About this task
Below are the entries; give again exactly the lines from the one mentioning "Sign in / Join" through the one mentioning "LATEST NEWS", inclusive.

(Dataset entries)
# # # # # # #

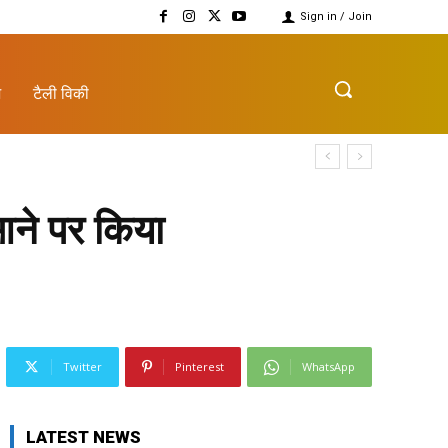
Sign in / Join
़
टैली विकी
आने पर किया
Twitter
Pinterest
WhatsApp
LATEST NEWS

# # # # # # #

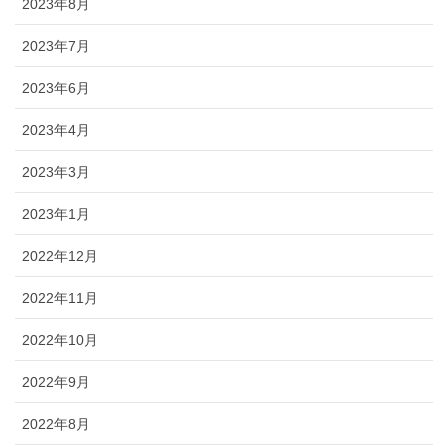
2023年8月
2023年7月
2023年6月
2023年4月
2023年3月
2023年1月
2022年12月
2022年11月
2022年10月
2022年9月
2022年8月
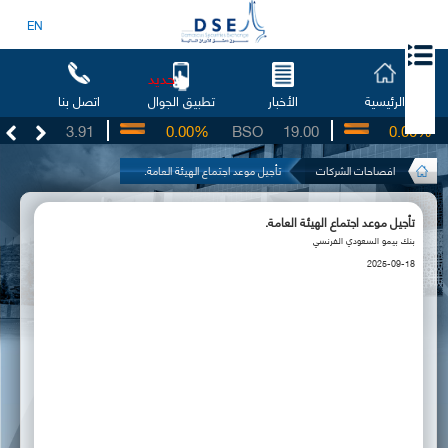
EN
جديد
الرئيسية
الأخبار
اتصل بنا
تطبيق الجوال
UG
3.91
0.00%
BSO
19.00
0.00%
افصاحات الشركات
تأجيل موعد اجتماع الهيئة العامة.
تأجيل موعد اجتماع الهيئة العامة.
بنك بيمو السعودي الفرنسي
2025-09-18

# # # # # # #

Task output
Sign in / Join
़
टैली विकी
आने पर किया
Twitter
Pinterest
WhatsApp
LATEST NEWS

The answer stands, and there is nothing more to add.